Question

What is the arc length of `f(x)=sqrt(18-x^2)` on `x in [0,3]`?

Answer 1

The arc length `L = (3pi sqrt2)/4`

Explanation:

The formula for the arc length `L` of a curve is:

`L = int_a^b sqrt(1+(dy/dx)^2) dx`

First, let's find the derivative of our function, which I'll rename `y` for simplicity.

`y = sqrt(18-x^2)`

`dy/dx = 1/(2sqrt(18-x^2)) * d/dx(18-x^2)`

`dy/dx = 1/(2sqrt(18-x^2)) * (-2x) = (-x)/sqrt(18-x^2)`

Plugging in what we have here...

`L = int_0^3 sqrt(1+(dy/dx)^2) dx`

`L = int_0^3 sqrt(1+((-x)/sqrt(18-x^2))^2) dx`

`L = int_0^3 sqrt(1+(x^2)/(18-x^2)) dx`

`L = int_0^3 sqrt(((18-x^2)+x^2)/(18-x^2)) dx`

`L = int_0^3 sqrt(18/(18-x^2)) dx`

Using the formula `intdx/sqrt(a^2-x^2) = arcsin(x/a) + C`

`L = sqrt18 int_0^3 dx/sqrt(18-x^2) = [sqrt18arcsin(x/sqrt18)]_0^3`

`= sqrt18 arcsin(3/sqrt18) - sqrt18 arcsin(0/sqrt18)`

`= sqrt18 arcsin(1/sqrt2) - sqrt18 arcsin(0)`

`= sqrt18 * (pi/4)`

`L = (3pi sqrt2)/4`

Final Answer

Answer 2

Alternatively (and I didn't realize this until after I solved it brute-force with calculus), you could just use the fact that this curve is part of a circle with a radius of `sqrt18 = 3sqrt2`

Since the ending x-point of the arc is at `x=3`, the ending y-coordinate will be at:

`y = sqrt(18-(3)^2) = sqrt(18-9) = sqrt9 = 3`

Since the circle is centered at the origin, and the x and y coordinates of the endpoint of the arc are equal (i.e. the line `y=x` passes through the endpoint), the endpoint must be at a bearing of `pi/4` with respect to either the x or y axis.

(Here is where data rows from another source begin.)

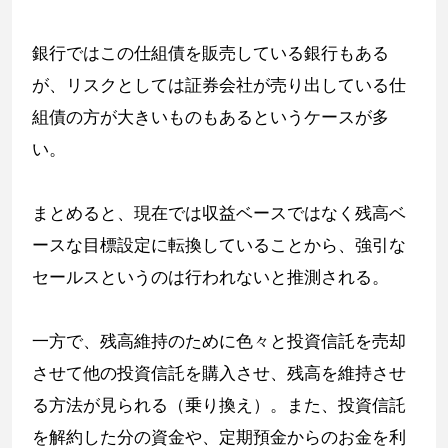
銀行ではこの仕組債を販売している銀行もある
が、リスクとしては証券会社が売り出している仕
組債の方が大きいものもあるというケースが多
い。
まとめると、現在では収益ベースではなく残高ベ
ースな目標設定に転換していることから、強引な
セールスというのは行われないと推測される。
一方で、残高維持のために色々と投資信託を売却
させて他の投資信託を購入させ、残高を維持させ
る方法が見られる（乗り換え）。また、投資信託
を解約した分の資金や、定期預金からのお金を利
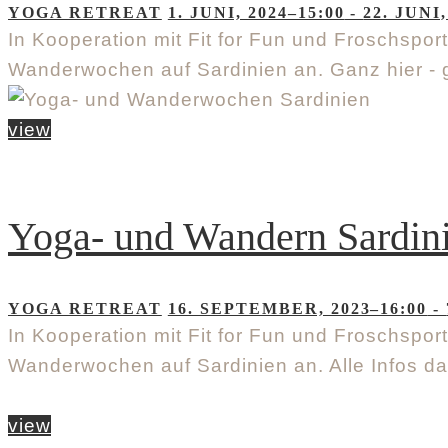
YOGA RETREAT
1. JUNI, 2024–15:00
-
22. JUNI,
In Kooperation mit Fit for Fun und Froschspor
Wanderwochen auf Sardinien an. Ganz hier -
view
Yoga- und Wandern Sardin
YOGA RETREAT
16. SEPTEMBER, 2023–16:00
-
In Kooperation mit Fit for Fun und Froschspor
Wanderwochen auf Sardinien an. Alle Infos d
view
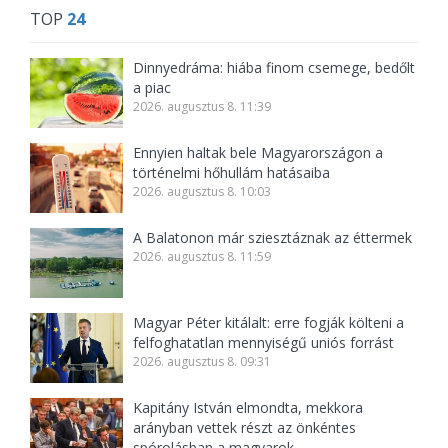
TOP
24
Dinnyedráma: hiába finom csemege, bedőlt
a piac
2026. augusztus 8. 11:39
Ennyien haltak bele Magyarországon a
történelmi hőhullám hatásaiba
2026. augusztus 8. 10:03
A Balatonon már sziesztáznak az éttermek
2026. augusztus 8. 11:59
Magyar Péter kitálalt: erre fogják költeni a
felfoghatatlan mennyiségű uniós forrást
2026. augusztus 8. 09:31
Kapitány István elmondta, mekkora
arányban vettek részt az önkéntes
spórolásban a magyarok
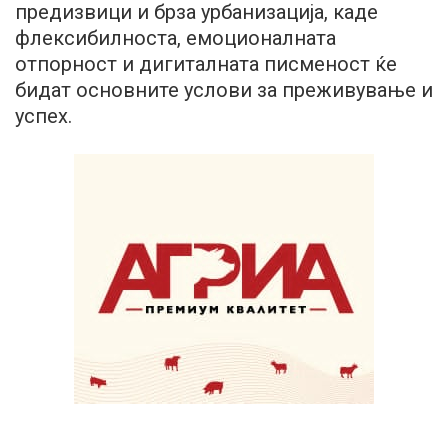
предизвици и брза урбанизација, каде
флексибилноста, емоционалната
отпорност и дигиталната писменост ќе
бидат основните услови за преживување и
успех.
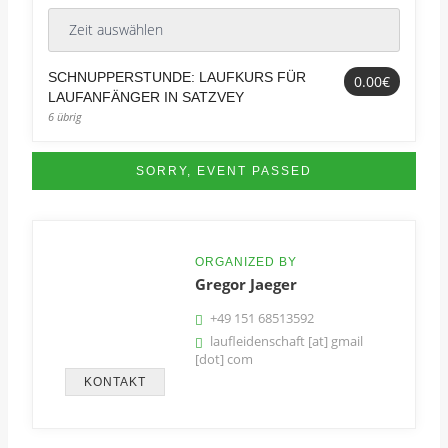
SCHNUPPERSTUNDE: LAUFKURS FÜR
0.00€
LAUFANFÄNGER IN SATZVEY
6 übrig
SORRY, EVENT PASSED
ORGANIZED BY
Gregor Jaeger
+49 151 68513592
laufleidenschaft [at] gmail
[dot] com
KONTAKT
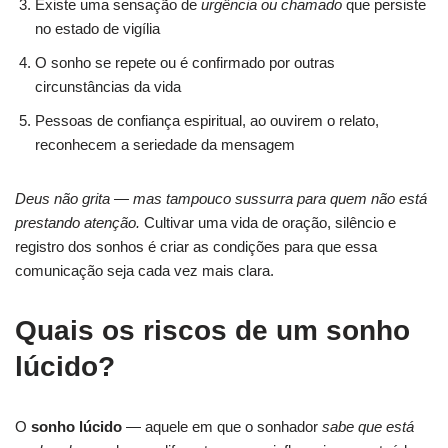
Existe uma sensação de
urgência ou chamado
que persiste
no estado de vigília
O sonho se repete ou é confirmado por outras
circunstâncias da vida
Pessoas de confiança espiritual, ao ouvirem o relato,
reconhecem a seriedade da mensagem
Deus não grita — mas tampouco sussurra para quem não está
prestando atenção.
Cultivar uma vida de oração, silêncio e
registro dos sonhos é criar as condições para que essa
comunicação seja cada vez mais clara.
Quais os riscos de um sonho
lúcido?
O
sonho lúcido
— aquele em que o sonhador
sabe que está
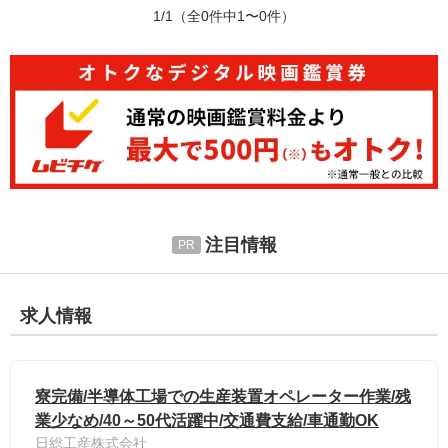
1/1
（全0件中1〜0件）
注目情報
求人情報
寮完備/半導体工場での生産装置オペレーター作業/残
業少なめ/40～50代活躍中/交通費支給/車通勤OK
日総工産株式会社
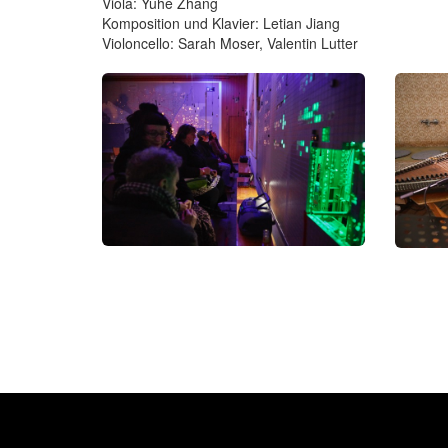
Viola: Yuhe Zhang
Komposition und Klavier: Letian Jiang
Violoncello: Sarah Moser, Valentin Lutter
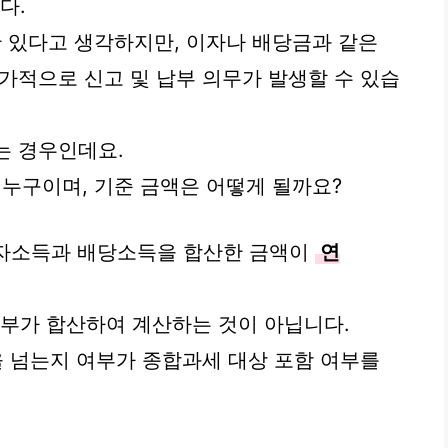
다.
 있다고 생각하지만, 이자나 배당금과 같은
가적으로 신고 및 납부 의무가 발생할 수 있습
는 경우인데요.
누구이며, 기준 금액은 어떻게 될까요?
자소득과 배당소득을 합산한 금액이
연
부부가 합산하여 계산하는 것이 아닙니다.
을 넘는지 여부가 종합과세 대상 포함 여부를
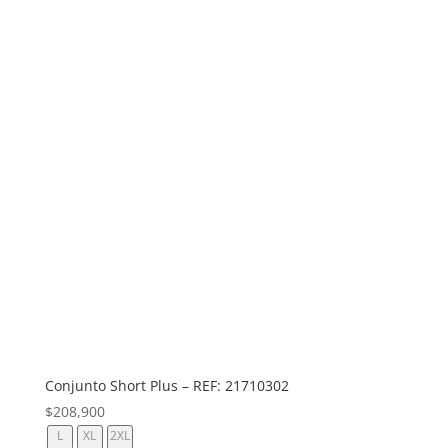
Conjunto Short Plus – REF: 21710302
$
208,900
L
XL
2XL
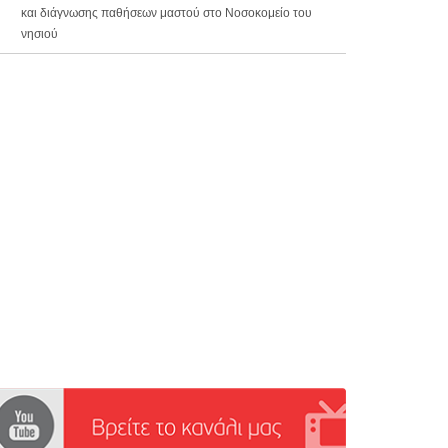
και διάγνωσης παθήσεων μαστού στο Νοσοκομείο του
νησιού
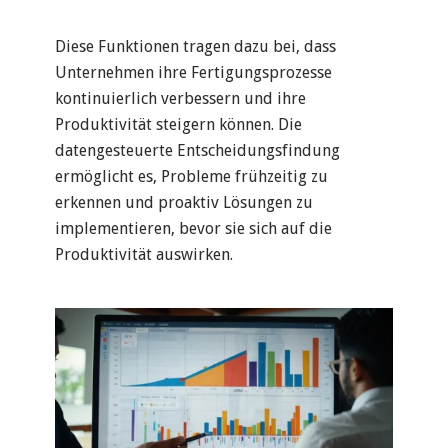
Diese Funktionen tragen dazu bei, dass
Unternehmen ihre Fertigungsprozesse
kontinuierlich verbessern und ihre
Produktivität steigern können. Die
datengesteuerte Entscheidungsfindung
ermöglicht es, Probleme frühzeitig zu
erkennen und proaktiv Lösungen zu
implementieren, bevor sie sich auf die
Produktivität auswirken.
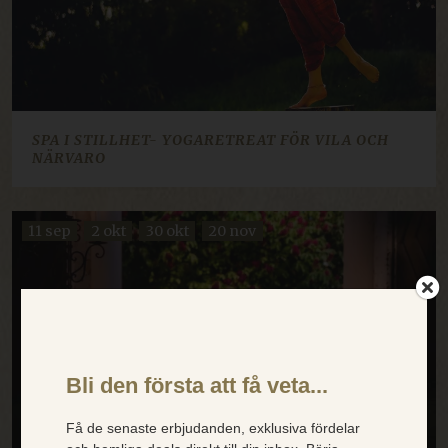
SPA I STILLHET- YOGARETREAT FÖR VILA OCH
NÄRVARO
11 sep
2 okt
30 okt
20 nov
×
Dette nettstedet
bruker
SWEDISH
informasjonskapsler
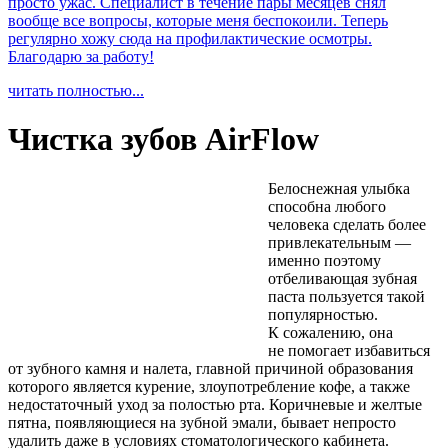
просто ужас. Специалист в течение пары месяцев снял
вообще все вопросы, которые меня беспокоили. Теперь
регулярно хожу сюда на профилактические осмотры.
Благодарю за работу!
читать полностью...
Чистка зубов AirFlow
Белоснежная улыбка
способна любого
человека сделать более
привлекательным —
именно поэтому
отбеливающая зубная
паста пользуется такой
популярностью.
К сожалению, она
не помогает избавиться
от зубного камня и налета, главной причиной образования
которого является курение, злоупотребление кофе, а также
недостаточный уход за полостью рта. Коричневые и желтые
пятна, появляющиеся на зубной эмали, бывает непросто
удалить даже в условиях стоматологического кабинета.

Since the starting point is on the y-axis, this means that the arc covers `pi/4` radians. Using the basic algebraic formula for arc length, we can see much more simply that:

`L_"circle" = ("angle") * ("radius") = (pi/4) * (3sqrt2) = (3pi sqrt2)/4`

Final Answer